Terakhir suami saya bilang “Bu Haji ini
gimana….. saya mengatakan dengan jujur, Bu Haji gak percaya, terus saya
mengalah, Bu Haji juga gak mau nerima, terus Bu Haji maunya apa???” Kali ini suami
saya sudah di atas angin. Kami melihat Bu Haji agak sedikit gugup, walau dia
masih kekeh aja dengan keyakinannya, sampai akhirnya gadis yang disamping Bu Haji
mendekat dan berkata lirih: “Mak… iyeu uwis bayar Bapak iku (bu,iya bapak itu
udah bayar).” ”Udu sing mau jeh ngomong.” (bukan dari tadi bilang) jawab Bu
Haji. Saat itu juga suami saya langsung menyambar bicara: ”Iya khan Bu Haji, bener
kami udah bayar, la wong pada diem semua ditanya, makanya lain kali hati-hati
menuduh orang.” Dan kami pun balik kanan menuju keluar tentu dengan sedikit
mengumpat.
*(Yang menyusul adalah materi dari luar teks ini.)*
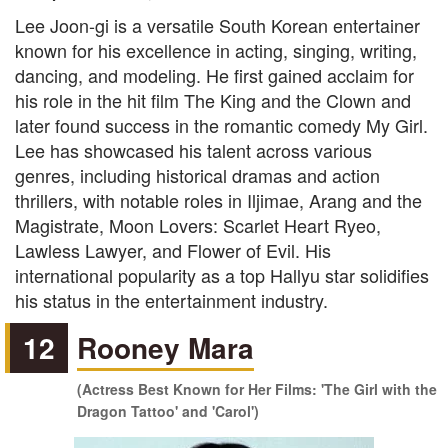
Lee Joon-gi is a versatile South Korean entertainer
known for his excellence in acting, singing, writing,
dancing, and modeling. He first gained acclaim for
his role in the hit film The King and the Clown and
later found success in the romantic comedy My Girl.
Lee has showcased his talent across various
genres, including historical dramas and action
thrillers, with notable roles in Iljimae, Arang and the
Magistrate, Moon Lovers: Scarlet Heart Ryeo,
Lawless Lawyer, and Flower of Evil. His
international popularity as a top Hallyu star solidifies
his status in the entertainment industry.
12
Rooney Mara
(Actress Best Known for Her Films: 'The Girl with the
Dragon Tattoo' and 'Carol')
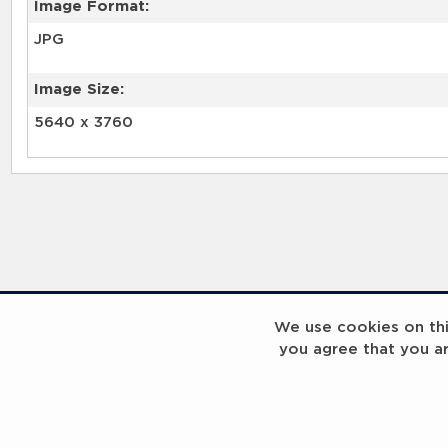
Image Format:
JPG
Image Size:
5640 x 3760
We use cookies on this
you agree that you a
Di depan toko seorang pengunjung bapak-bapak bilang, Bu Haji emang
begitu mas, suami saya jawab dengan senyum kecut aja dan langsung pulang. Di
perjalanan suami saya bilang pada saya: ”Kita gak usah kesana lagi, cukup terakhir
tadi, kesian Bu Haji nanti kalo ketemu kita lagi, dia akan malu.” Justru
sekarang yang kami bingungkan, sampai akhir perselisihan Bu Haji gak pernah
yakin dengan pengakuan kami. Kami terbebas dari tuduhan karena seorang pegawai
(mungkin saudara/anaknya) melaporkan bahwa dia melihat kita bertransaksi, walau
awalnya penuh keraguan dan akhirnya terlambat, gak selamanya pengakuan yang
jujur dan pasrah, bisa begitu aja dipercaya orang lain. Ato jangan-jangan
penampilan kita yang dianggap seperti penipu???? :D
**Maafkan kami Bu Haji, jika telah membuatmu tak percaya dan sempat menyinggung
perasaan dan sebaliknya kami sudah memaafkan, jika memang Bu Haji merasa
bersalah**
Waalahu A’lam..
,
**foto lokasi sengaja tidak ditampilkan, untuk menjaga nama baik.